NEW ORLEANS - Nancy Wilson, a three-time Grammy Award winner who called herself a "song stylist," died Thursday after a long illness at her home in Pioneertown, California according to her manager Devra Hall Levy. Wilson was 81.

Throughout her musical career Wilson cultivated an image of a poised yet passionate sophisticate known for her distinct, nuanced vocals. She presented tunes with pointed spoken sections such as with "Guess Who I Saw Today" which debut in 1960 with Capitol records, and "I'll Get Along Somehow." Capitol issued five Nancy Wilson albums in two years. Initially focusing on rhythm and blues, under Cannonball Adderley's influence, she moved away from R&B and embraced jazz and torch songs. Their 1962 collaboration "Nancy Wilson and Cannonball Adderley" helped propel her to the top, and she had her breakout hit, "Tell Me the Truth," in 1963. This brought her a gig at New York's Coconut Grove, the premier night club in America, the following year, and she became a star, charting 11 songs in the Hot 100, and four albums in Billboard's Top LP between 1964 and 1965.

In 1964, Wilson won her first Grammy for best R&B recording for her LP "How Glad I Am." She would later receive two more Grammys for Best Jazz Vocal Grammy Awards for her albums "R.S.V.P. (Rare Songs, Very Personal)" (2005) and "Turned to Blue" (2007).

New Orleans Jazz vocalist Stephanie Jordan who performed a musical tribute honoring the music of Nancy Wilson at the 2017 New Orleans Jazz & Heritage Festival said "Nancy Wilson is an icon of jazz. I was honored to be able to perform my rendition of Nancy's music while she was still with us. I was even more grateful to have the opportunity to let her know that I would be doing so. I will forever cherish that private conversation. She will truly be missed but never forgotten"

Wilson was a song stylist having recorded dozens of albums over the years, making an impact on classic pop, soul, jazz and adult contemporary audiences with a captivating stage presence. Not just a singer, Wilson had her own variety series in the '60s, the Emmy-winning The Nancy Wilson Show, and also made appearances in a variety of other programs, including The Ed Sullivan Show, The Carol Burnett Show, Sinbad and The Arsenio Hall Show as well as acting on "The Cosby Show" and dramatic series like "The F.B.I." and "Hawaii 5-O".
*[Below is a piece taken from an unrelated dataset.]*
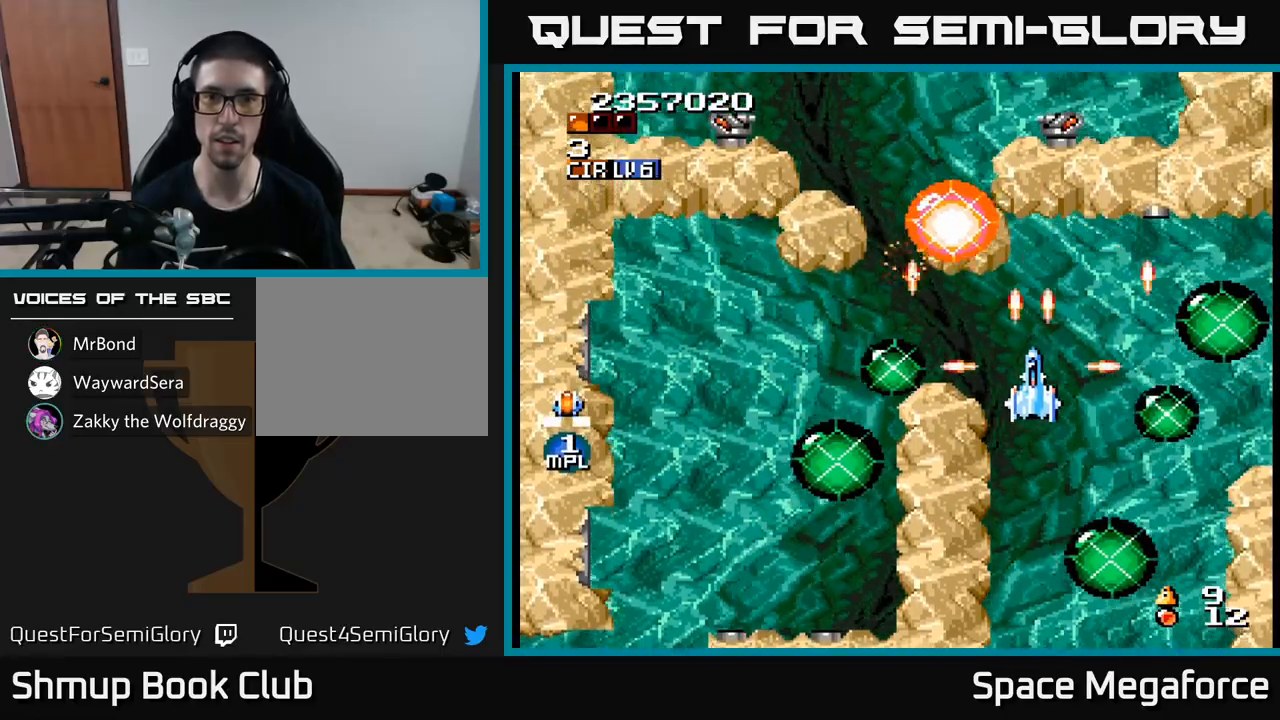
{"dt_ms": 1000, "buttons": ["X", "DPAD_DOWN", "DPAD_LEFT"]}
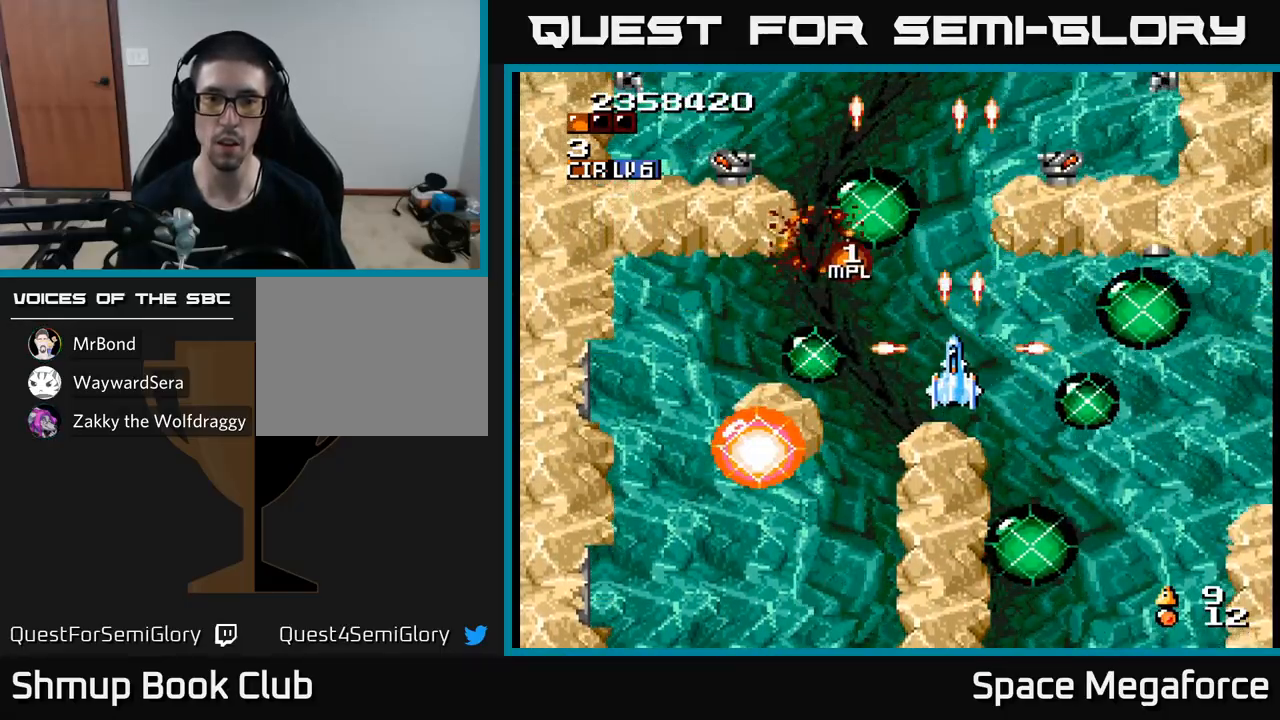
{"dt_ms": 500, "buttons": ["X", "DPAD_UP", "DPAD_RIGHT"], "events": [[17, "DPAD_DOWN", "up"], [17, "DPAD_LEFT", "up"], [167, "DPAD_DOWN", "down"], [300, "DPAD_DOWN", "up"], [400, "DPAD_RIGHT", "down"], [417, "DPAD_UP", "down"]]}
In the 1990s, she became the host of National Public Radio's "Jazz Profiles," a documentary series featuring jazz legends and the music legacy.

In 1998, Wilson received the NAACP Lifetime Achievement Award - having been active in the civil rights movement, including the 1965 march on Selma, Ala. The National Endowment for the Arts awarded Wilson a "Jazz Masters Fellowship" in 2004 for lifetime achievement.

Other honors included a star on the Hollywood Walk of Fame; International Civil Rights Walk of Fame inductee, United Negro College Fund Trumpet Award, and the Oprah Winfrey Legends Award.

The Associated Press reports that in 2007, when she turned 70, "Wilson was the guest of honor at a Carnegie Hall gala. 'After 55 years of doing what I do professionally, I have a right to ask how long? I'm trying to retire, people,' she said with a laugh before leaving the stage to a standing ovation."

Nancy was married twice, to drummer Kenny Dennis from 1960-70. They had one child. She married the Presbyterian minister Wiley Burton in 1973. Married 35 years until his death in 2008, they had two children.

According to a family statement, Wilson did not want a funeral. A celebration of her life will be held later.